Never try to keep serving traffic after an uncaught exception. At that point, the internal state of your application is completely untrustworthy. Keep these final handlers incredibly simple so they don't accidentally throw a new error while trying to report the original failure.

These core lifecycle concerns ultimately boil down to a short, repeatable set of habits and checks.

Practices to Keep

• Profile your startup time instead of guessing by running Node with the --cpu-prof flag to see exactly what is slowing down your boot sequence.
• Lazy load heavy modules by moving your require() calls inside the actual route handler if an endpoint is rarely used.
• Implement a true graceful shutdown by catching SIGTERM, refusing new requests, letting active requests finish, and only then tearing down your database connections.

// 1. Stop taking new network requests immediately
    server.close(() => {
      // 2. This callback only runs once all active requests finish draining
      // 3. Now it is safe to sever the database connection
      database.disconnect();
    });

• Track all active resources so that every single createServer or database connect gets a matching close instruction during your shutdown phase.
• Use meaningful exit codes by reserving 0 for a clean exit and using specific non-zero numbers to trigger the right alerts.
• Track your child processes because if your application spawns background workers, you are completely responsible for terminating them before the main process exits.

Practices to Avoid

• Avoid blocking the event loop at startup with heavy CPU math or synchronous file reads sitting at the very top level of your files.
• Never use process.exit() for a normal shutdown - rely on process.exitCode instead so the event loop can drain naturally and close all active handles.
• Stop assuming require() is free because every single call consumes actual CPU time and memory.
• Never ignore system signals like SIGTERM, or Kubernetes will eventually lose patience and send a SIGKILL to forcefully destroy your container.
• Do not blindly trust third-party libraries to manage lifecycles cleanly.
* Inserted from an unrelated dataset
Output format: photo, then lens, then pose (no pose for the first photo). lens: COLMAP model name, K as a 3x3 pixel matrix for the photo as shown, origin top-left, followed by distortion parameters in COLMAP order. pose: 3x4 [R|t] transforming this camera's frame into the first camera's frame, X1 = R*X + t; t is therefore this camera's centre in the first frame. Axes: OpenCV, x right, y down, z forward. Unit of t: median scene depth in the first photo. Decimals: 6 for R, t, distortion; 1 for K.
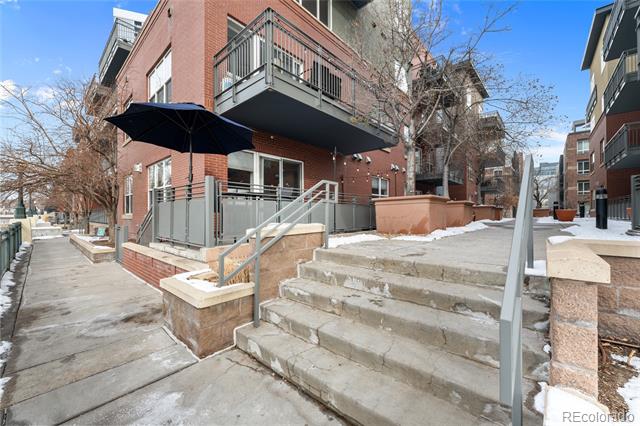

They can easily leak unreferenced handles or overwrite your custom signal handlers.
• Never ignore uncaught exceptions because they leave your application in an unpredictable, corrupted state. Log the error and shut the process down immediately.

Production Safety Checklist

Before approving a new production service, ask yourself these questions -

• Have you actively measured the application startup time?
• Do you have a clear strategy for bundling or lazy-loading heavy modules?
• Is there a fully tested handler catching SIGTERM and SIGINT?
• Can you prove that every single open connection closes cleanly during shutdown?
• Does the application report the correct exit code for both success and specific failures?
• Are you tracking and actively terminating any spawned child processes?
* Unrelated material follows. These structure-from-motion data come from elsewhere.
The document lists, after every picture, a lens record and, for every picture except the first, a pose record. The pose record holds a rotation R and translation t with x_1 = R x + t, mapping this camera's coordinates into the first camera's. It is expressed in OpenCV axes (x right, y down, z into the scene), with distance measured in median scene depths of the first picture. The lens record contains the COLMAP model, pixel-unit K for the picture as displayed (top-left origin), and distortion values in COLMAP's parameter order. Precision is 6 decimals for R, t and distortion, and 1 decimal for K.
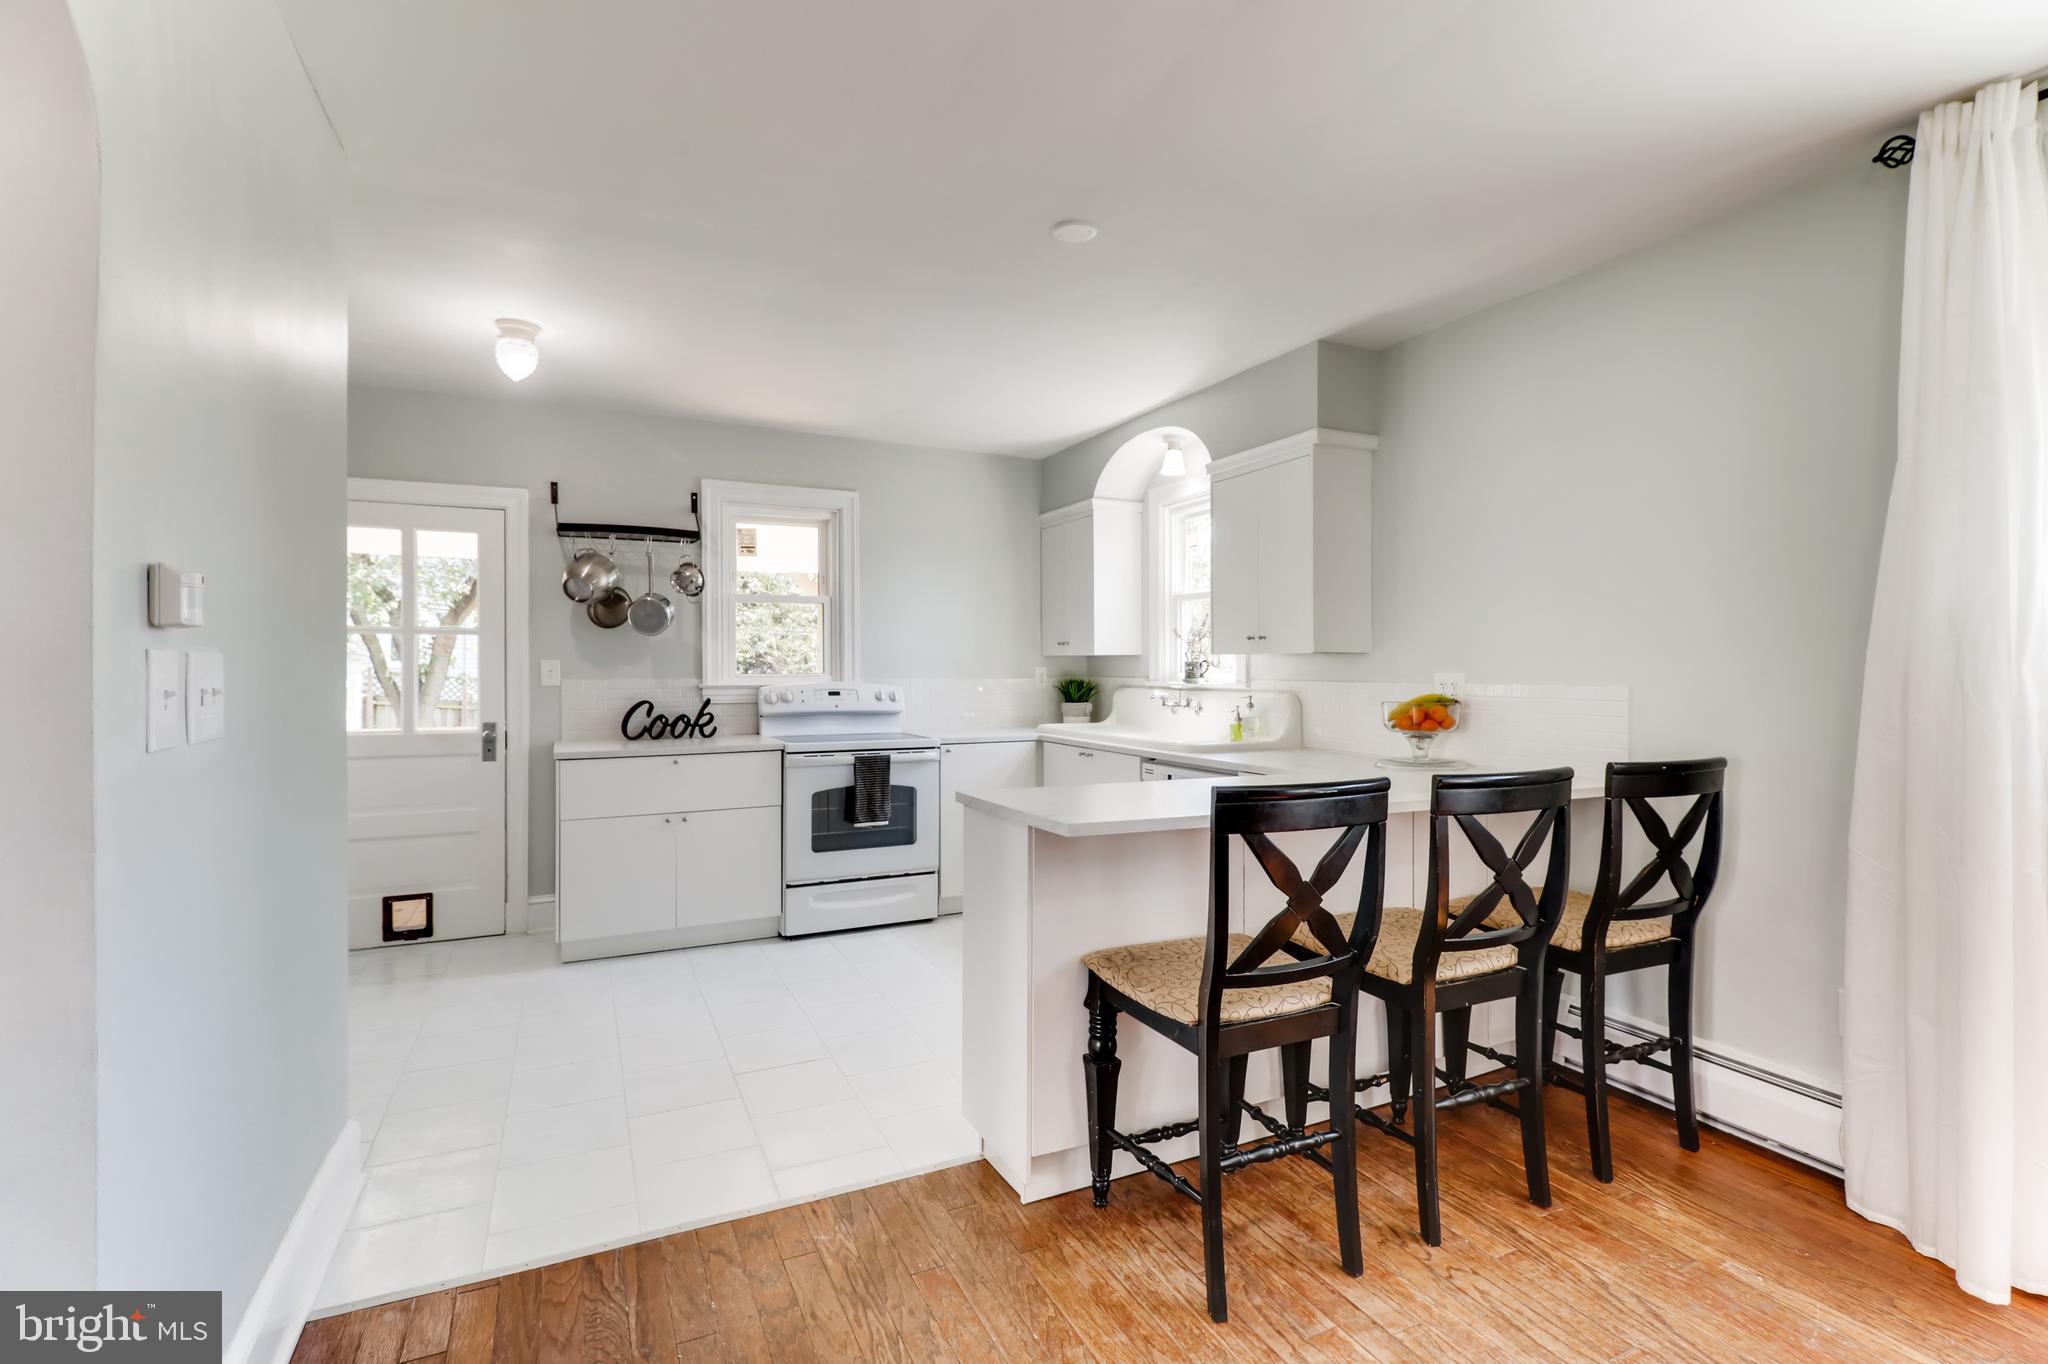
lens RADIAL K [[938.0, 0, 1019.0], [0, 938.0, 662.7], [0, 0, 1]] dist [0.012455, -0.008209]
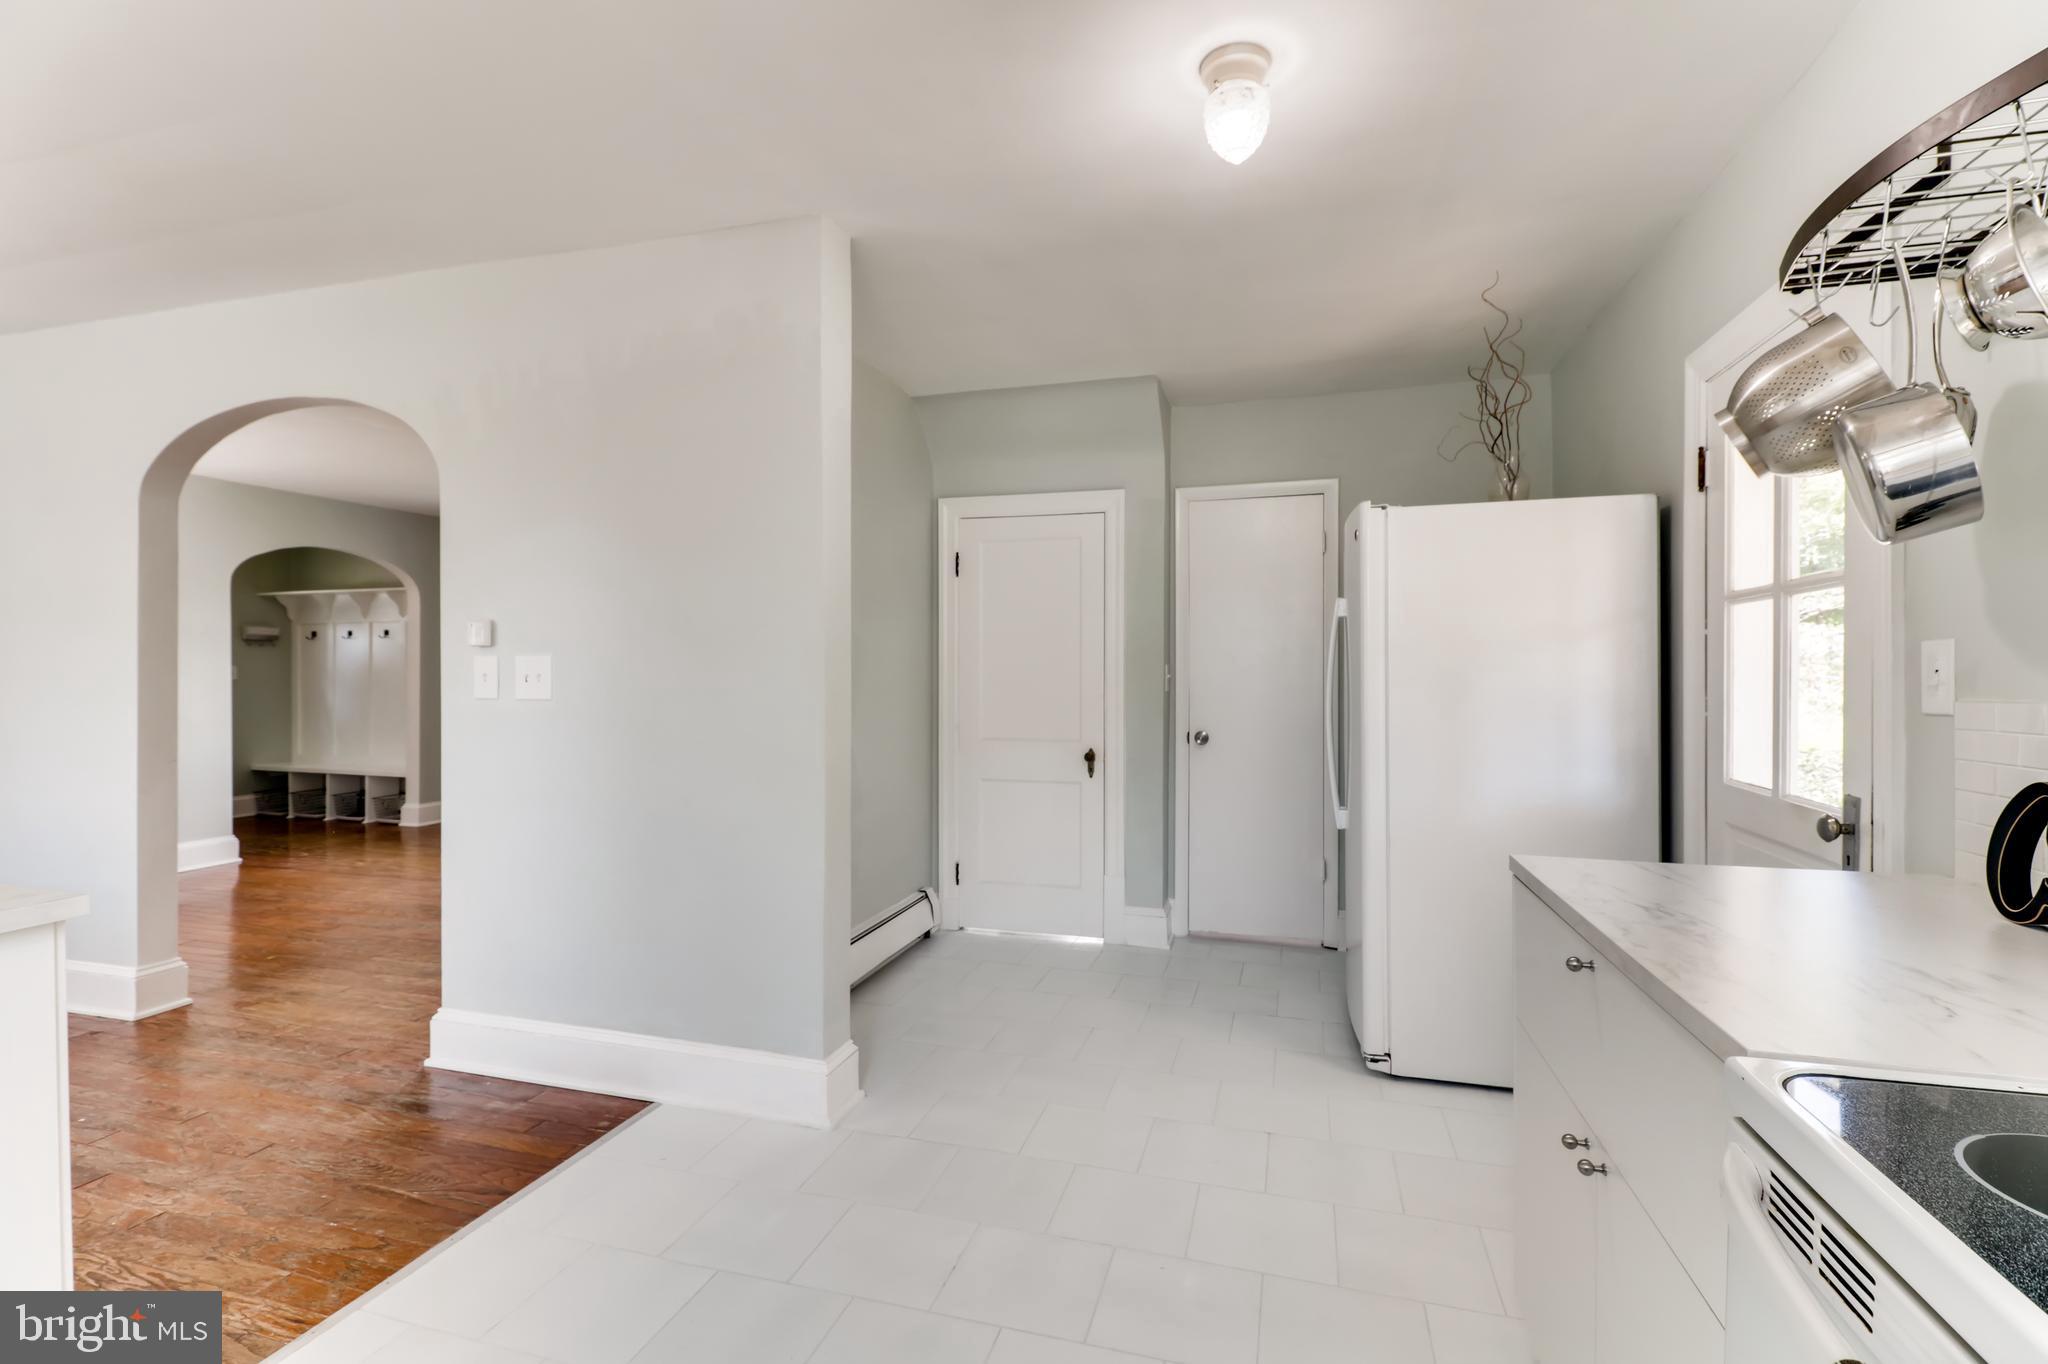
lens RADIAL K [[938.0, 0, 1011.6], [0, 938.0, 677.6], [0, 0, 1]] dist [0.012455, -0.008209]
pose [[-0.672585, 0.003951, -0.740010, -0.015346], [0.000955, 0.999990, 0.004471, 0.009610], [0.740020, 0.002300, -0.672581, 0.943255]]
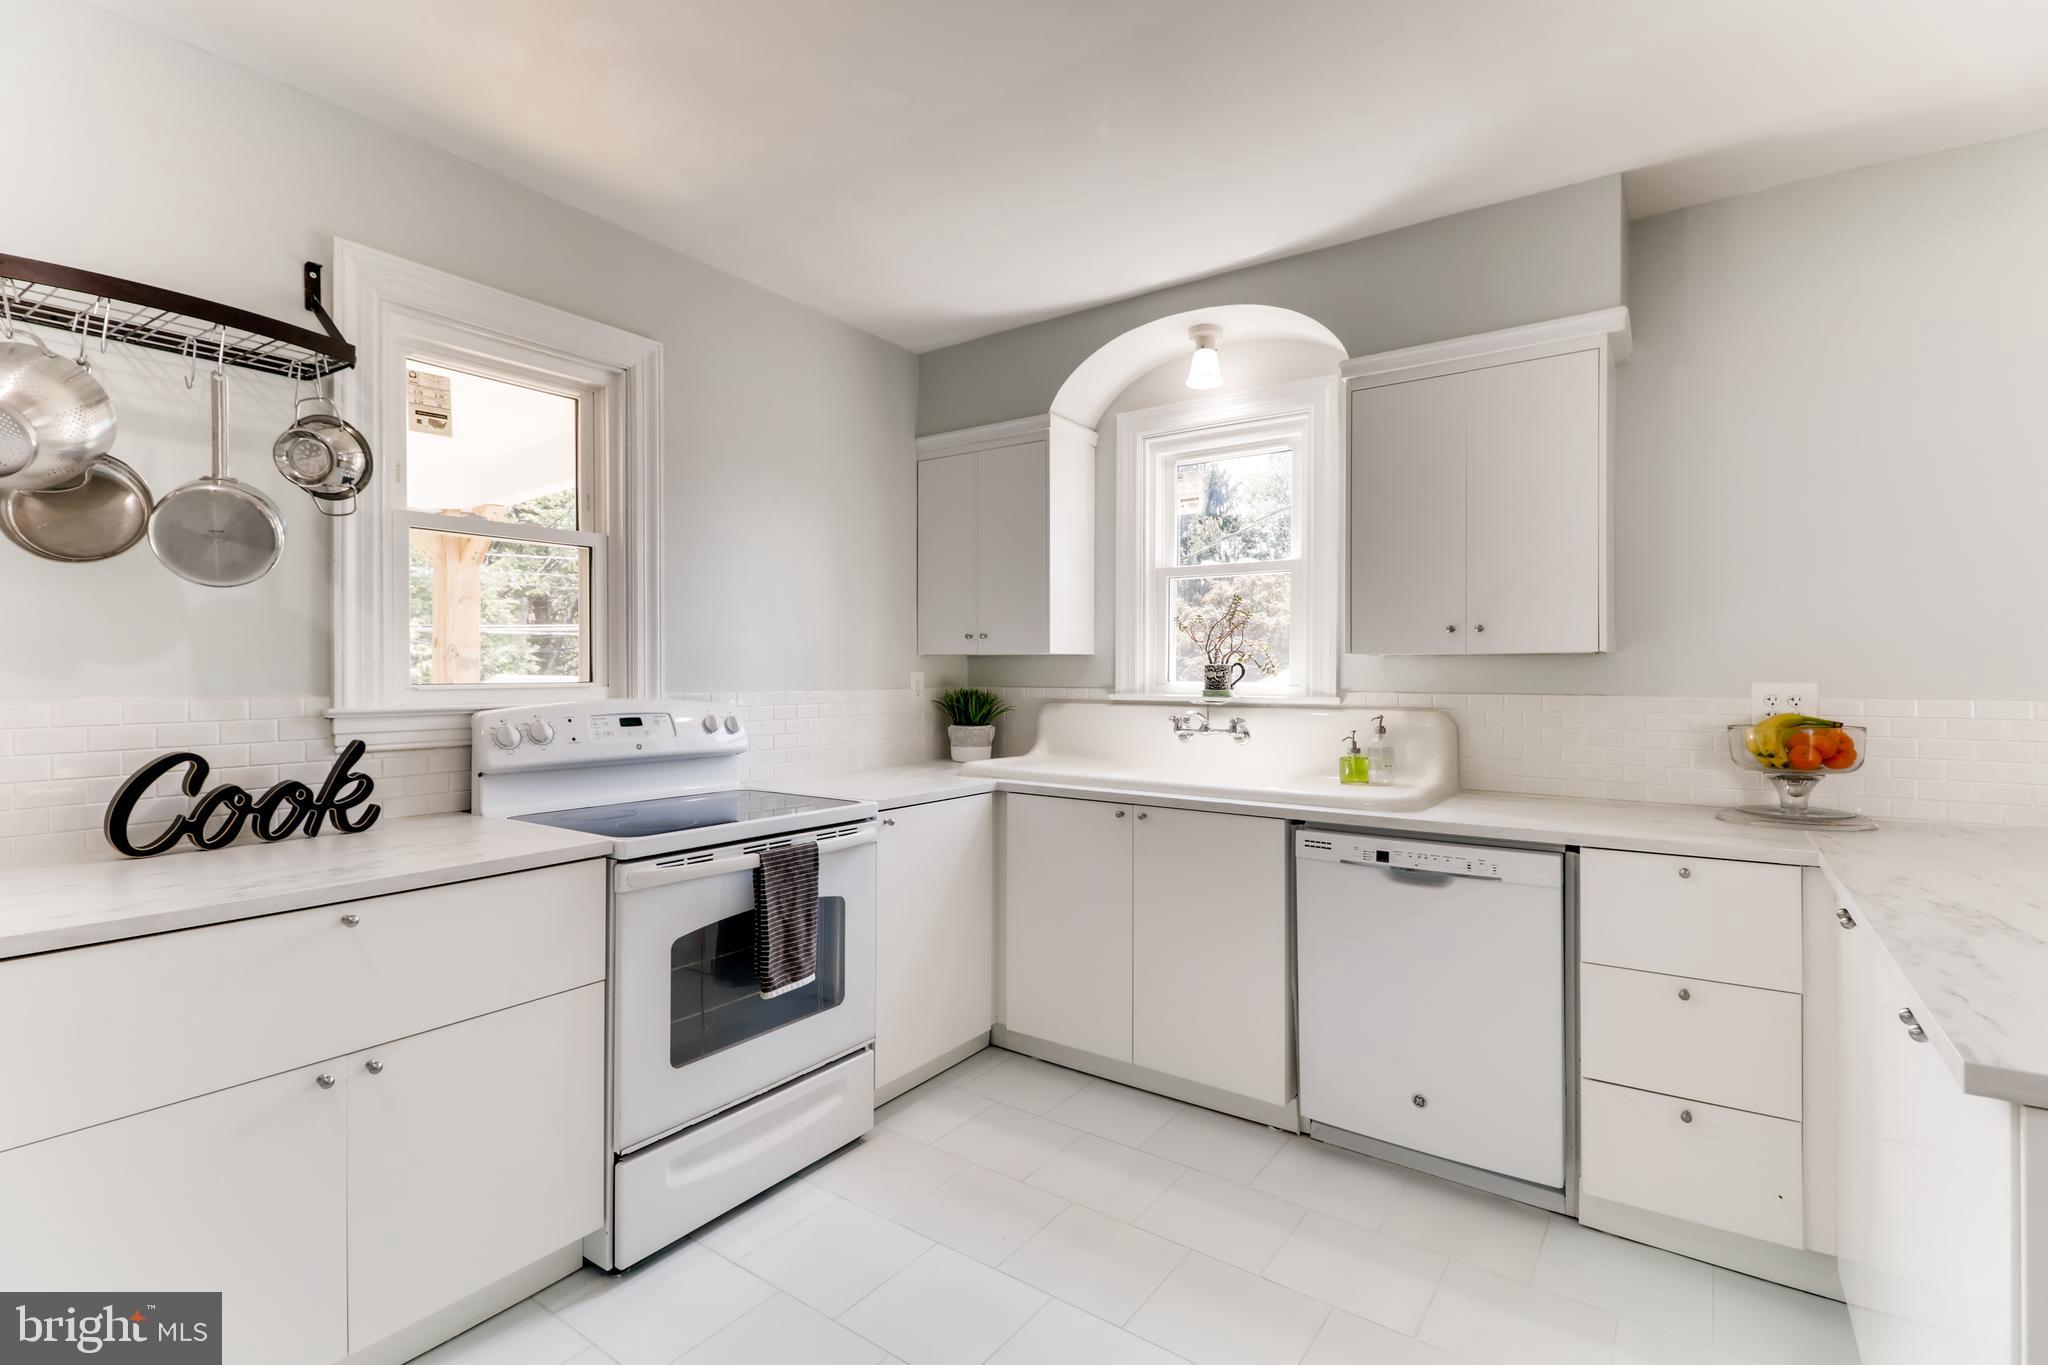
lens RADIAL K [[938.0, 0, 1016.9], [0, 938.0, 669.3], [0, 0, 1]] dist [0.012455, -0.008209]
pose [[0.876676, 0.005189, 0.481054, -0.276062], [-0.005881, 0.999983, -0.000068, 0.002988], [-0.481046, -0.002769, 0.876691, 0.476500]]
Node doesn't automatically know when an application is ready to receive traffic or how to clean itself up.

While Node gives you native hooks to listen for startup and shutdown events, it is entirely up to you to define the rules. Writing better production code means you must explicitly manage your startup sequence and track your active resources. You are also fully responsible for enforcing a strict shutdown order and dictating the final exit code.